THE TASK: Write out each line from the data below that includes the word "been".

..............................

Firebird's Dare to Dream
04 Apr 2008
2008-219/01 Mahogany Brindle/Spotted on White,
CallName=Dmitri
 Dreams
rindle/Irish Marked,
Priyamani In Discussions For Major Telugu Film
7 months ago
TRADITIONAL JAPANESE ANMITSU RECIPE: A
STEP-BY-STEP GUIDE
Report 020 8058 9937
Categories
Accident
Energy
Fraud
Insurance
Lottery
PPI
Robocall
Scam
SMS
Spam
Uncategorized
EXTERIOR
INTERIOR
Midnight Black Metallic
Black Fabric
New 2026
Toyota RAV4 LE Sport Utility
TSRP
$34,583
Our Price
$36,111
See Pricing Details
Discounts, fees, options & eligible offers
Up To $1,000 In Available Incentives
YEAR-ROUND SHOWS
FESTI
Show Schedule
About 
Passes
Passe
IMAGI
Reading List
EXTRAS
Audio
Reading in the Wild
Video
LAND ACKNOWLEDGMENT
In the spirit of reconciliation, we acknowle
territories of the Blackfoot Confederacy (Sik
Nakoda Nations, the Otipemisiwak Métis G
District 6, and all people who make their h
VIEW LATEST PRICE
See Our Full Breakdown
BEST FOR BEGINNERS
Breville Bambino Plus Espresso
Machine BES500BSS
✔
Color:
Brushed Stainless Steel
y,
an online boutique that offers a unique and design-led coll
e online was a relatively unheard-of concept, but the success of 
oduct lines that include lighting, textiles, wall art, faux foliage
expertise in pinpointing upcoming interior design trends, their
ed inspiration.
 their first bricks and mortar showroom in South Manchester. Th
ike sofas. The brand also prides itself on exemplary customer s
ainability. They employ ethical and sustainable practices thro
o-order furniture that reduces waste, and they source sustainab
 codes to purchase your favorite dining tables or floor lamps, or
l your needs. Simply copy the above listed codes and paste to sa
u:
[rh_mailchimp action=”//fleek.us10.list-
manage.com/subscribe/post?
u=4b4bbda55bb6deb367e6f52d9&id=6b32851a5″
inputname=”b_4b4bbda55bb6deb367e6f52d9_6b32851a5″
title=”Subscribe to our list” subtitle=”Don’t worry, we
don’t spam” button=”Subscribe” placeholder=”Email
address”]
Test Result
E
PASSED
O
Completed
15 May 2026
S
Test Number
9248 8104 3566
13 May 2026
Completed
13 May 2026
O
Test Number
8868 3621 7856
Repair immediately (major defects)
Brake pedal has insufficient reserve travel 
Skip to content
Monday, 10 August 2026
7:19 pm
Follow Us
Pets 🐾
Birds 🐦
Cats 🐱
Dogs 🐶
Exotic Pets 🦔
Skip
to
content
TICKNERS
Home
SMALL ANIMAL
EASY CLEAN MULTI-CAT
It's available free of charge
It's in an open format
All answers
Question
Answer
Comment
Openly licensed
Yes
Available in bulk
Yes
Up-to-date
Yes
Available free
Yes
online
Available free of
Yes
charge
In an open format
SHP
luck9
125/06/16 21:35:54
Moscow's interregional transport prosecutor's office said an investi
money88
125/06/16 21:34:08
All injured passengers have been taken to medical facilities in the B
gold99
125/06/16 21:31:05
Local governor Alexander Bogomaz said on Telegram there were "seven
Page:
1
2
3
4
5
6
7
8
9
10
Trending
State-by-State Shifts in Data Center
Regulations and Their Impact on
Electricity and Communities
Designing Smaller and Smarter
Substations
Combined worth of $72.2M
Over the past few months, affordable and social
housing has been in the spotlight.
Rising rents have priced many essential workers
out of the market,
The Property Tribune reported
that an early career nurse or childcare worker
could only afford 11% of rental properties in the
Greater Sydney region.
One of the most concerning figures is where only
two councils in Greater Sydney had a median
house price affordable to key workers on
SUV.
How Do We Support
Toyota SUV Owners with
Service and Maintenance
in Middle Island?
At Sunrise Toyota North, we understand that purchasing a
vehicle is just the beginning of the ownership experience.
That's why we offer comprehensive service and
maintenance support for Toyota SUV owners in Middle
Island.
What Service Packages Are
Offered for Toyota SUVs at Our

..............................

WRITTEN RESPONSE:
All injured passengers have been taken to medical facilities in the B
housing has been in the spotlight.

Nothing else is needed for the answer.